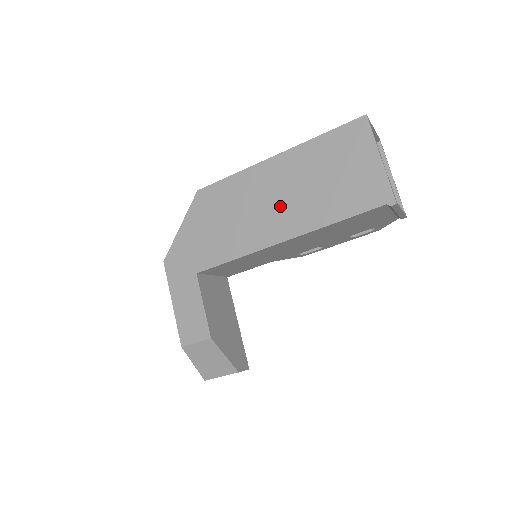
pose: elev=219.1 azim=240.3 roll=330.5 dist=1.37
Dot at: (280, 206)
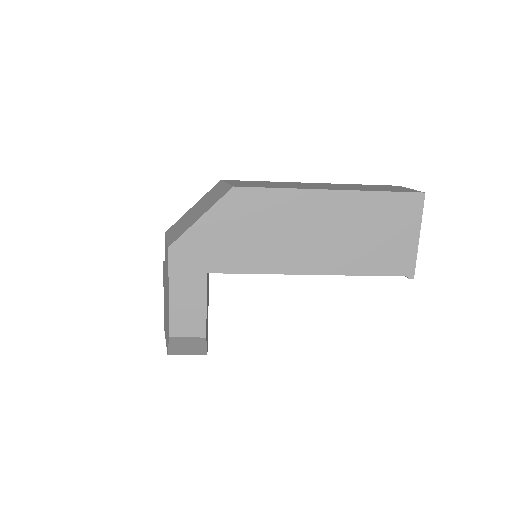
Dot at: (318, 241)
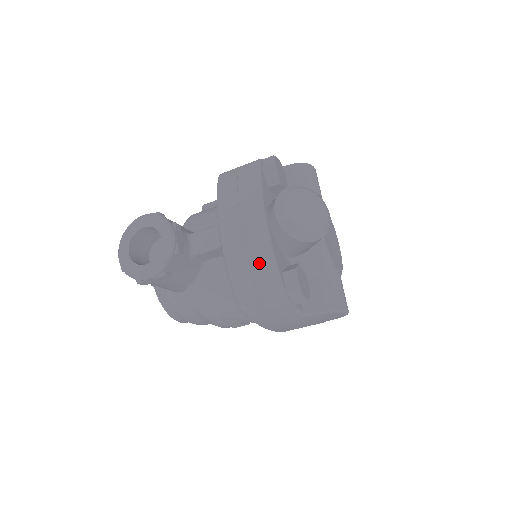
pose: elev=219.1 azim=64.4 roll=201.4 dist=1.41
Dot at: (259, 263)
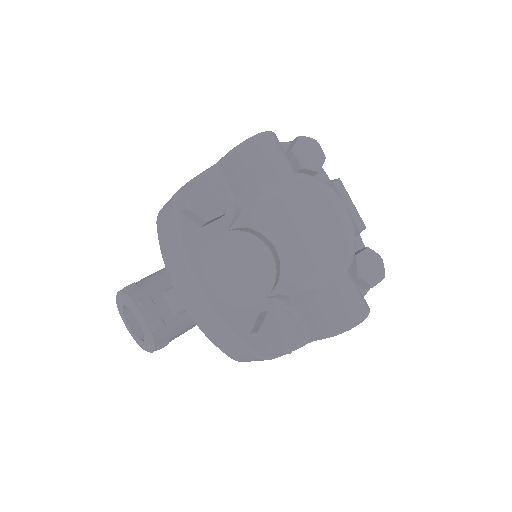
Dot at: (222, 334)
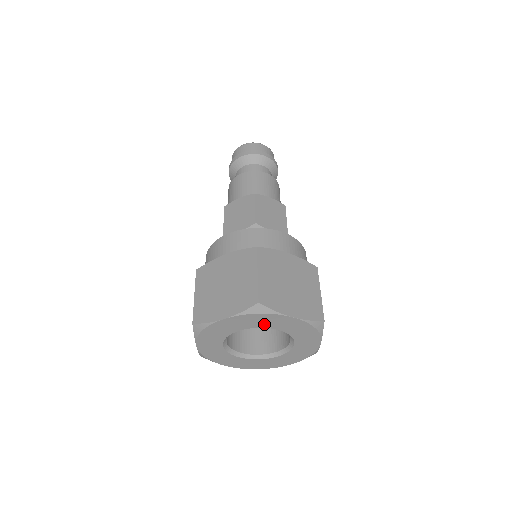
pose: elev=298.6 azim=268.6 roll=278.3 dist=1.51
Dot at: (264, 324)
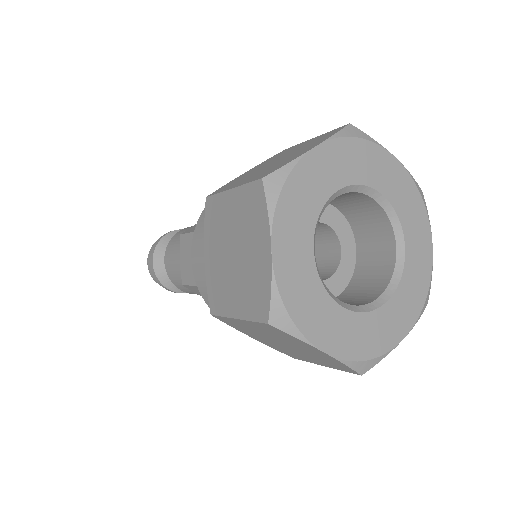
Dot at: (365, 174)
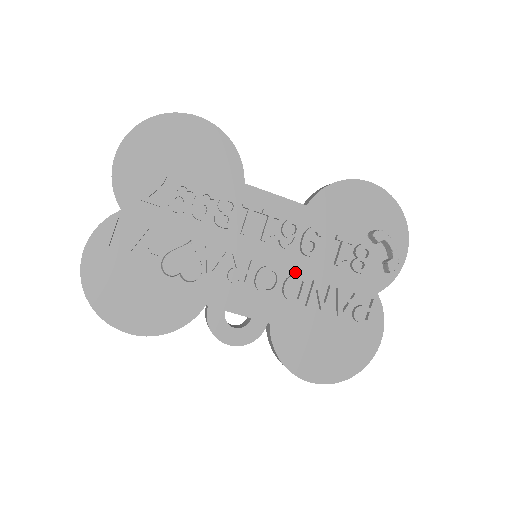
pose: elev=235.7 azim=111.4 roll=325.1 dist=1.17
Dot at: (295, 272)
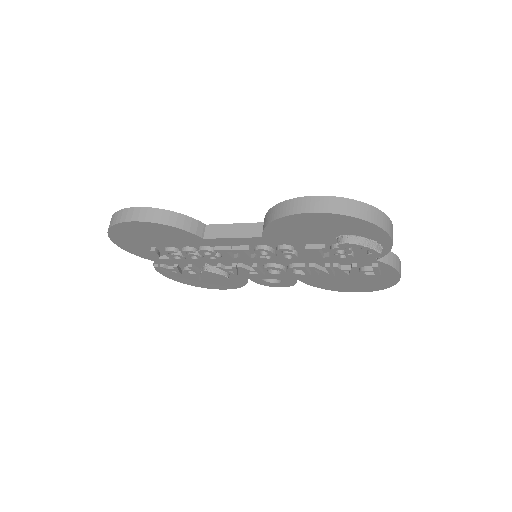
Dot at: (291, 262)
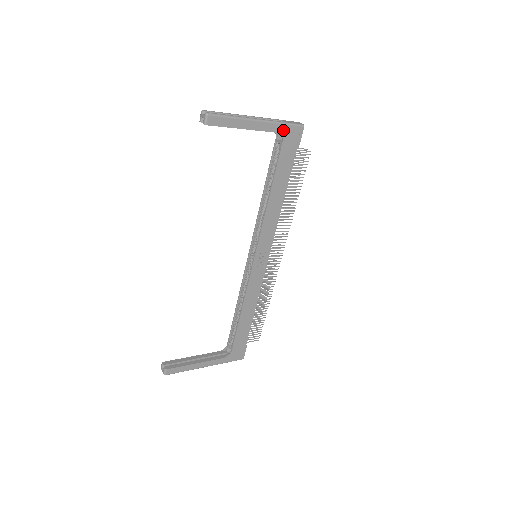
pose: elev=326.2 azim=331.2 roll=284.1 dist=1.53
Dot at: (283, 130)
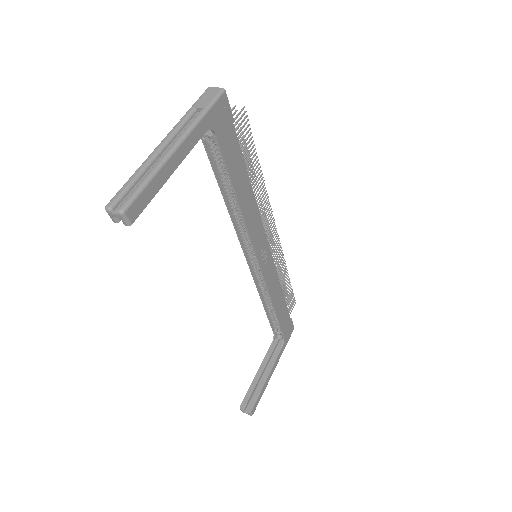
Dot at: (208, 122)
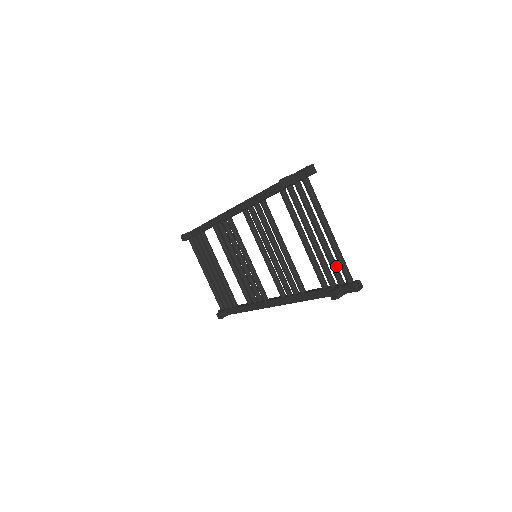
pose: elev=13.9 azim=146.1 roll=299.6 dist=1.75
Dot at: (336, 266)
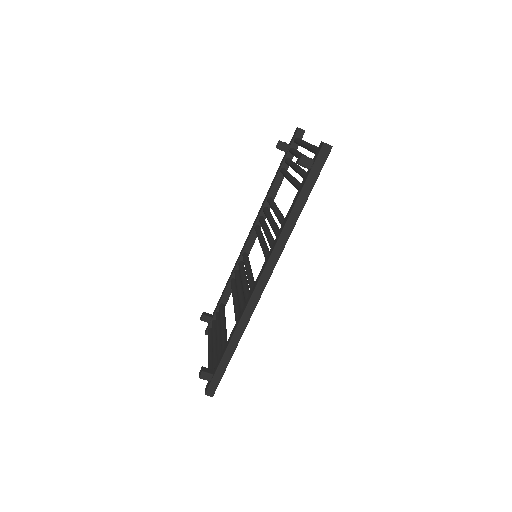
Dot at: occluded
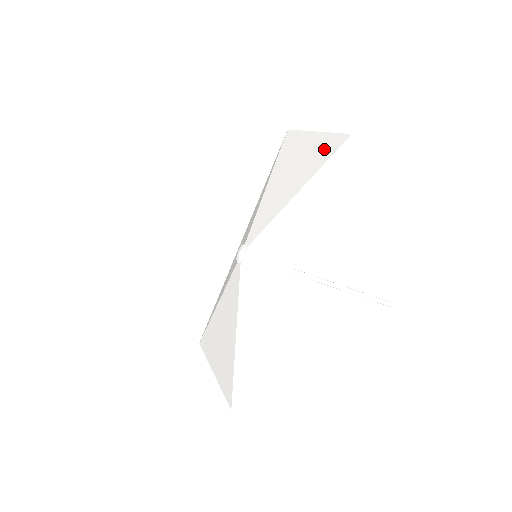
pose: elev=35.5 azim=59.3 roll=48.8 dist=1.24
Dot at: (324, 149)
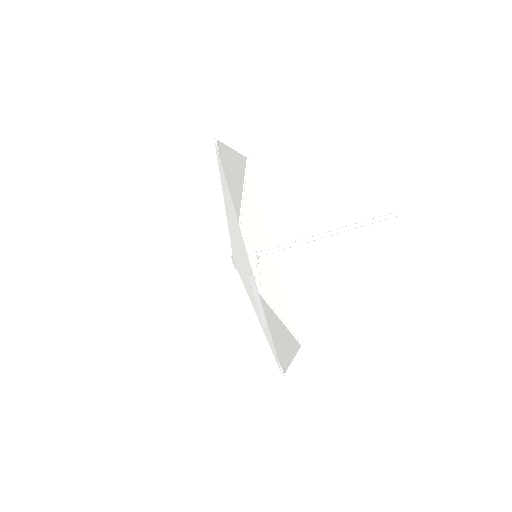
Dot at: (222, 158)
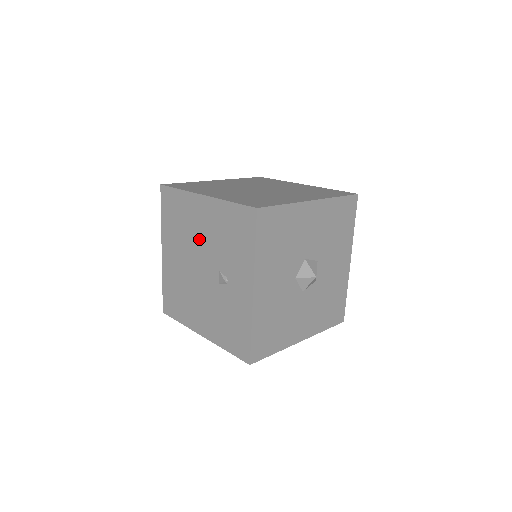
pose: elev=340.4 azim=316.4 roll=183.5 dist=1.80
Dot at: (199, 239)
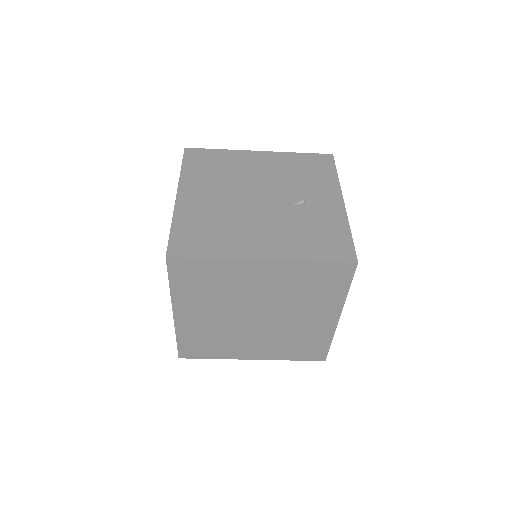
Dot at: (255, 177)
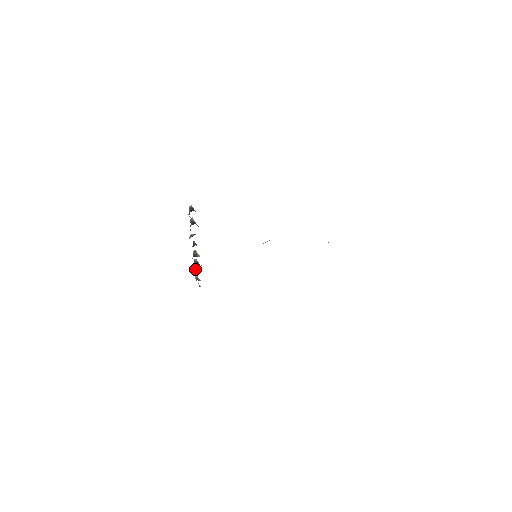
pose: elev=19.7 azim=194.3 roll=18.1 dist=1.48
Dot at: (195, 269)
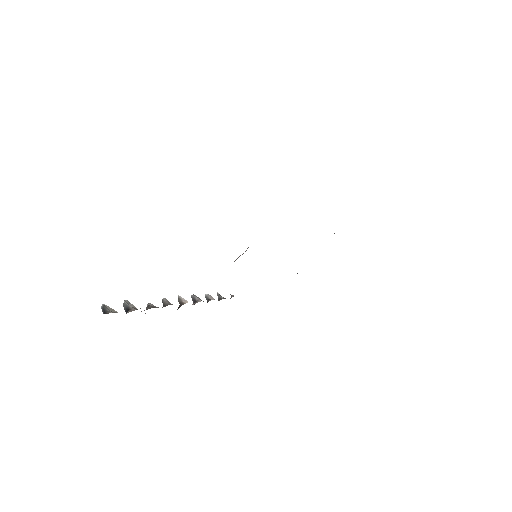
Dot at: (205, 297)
● ● ● ● ● ● ●
What you will do
Could you write out these lines again with every "pose" changed to "camera" and nothing else altered, leaving the pictures out?

Expected answer
camera: elev=219.1 azim=240.3 roll=330.5 dist=1.37
Dot at: (280, 206)
Dot at: (318, 241)
camera: elev=219.1 azim=64.4 roll=201.4 dist=1.41
Dot at: (259, 263)
Dot at: (222, 334)
camera: elev=298.6 azim=268.6 roll=278.3 dist=1.51
Dot at: (264, 324)
Dot at: (365, 174)
camera: elev=235.7 azim=111.4 roll=325.1 dist=1.17
Dot at: (295, 272)
Dot at: (291, 262)
camera: elev=326.2 azim=331.2 roll=284.1 dist=1.53
Dot at: (283, 130)
Dot at: (208, 122)
camera: elev=13.9 azim=146.1 roll=299.6 dist=1.75
Dot at: (336, 266)
Dot at: occluded
camera: elev=35.5 azim=59.3 roll=48.8 dist=1.24
Dot at: (324, 149)
Dot at: (222, 158)
camera: elev=340.4 azim=316.4 roll=183.5 dist=1.80
Dot at: (199, 239)
Dot at: (255, 177)
camera: elev=19.7 azim=194.3 roll=18.1 dist=1.48
Dot at: (195, 269)
Dot at: (205, 297)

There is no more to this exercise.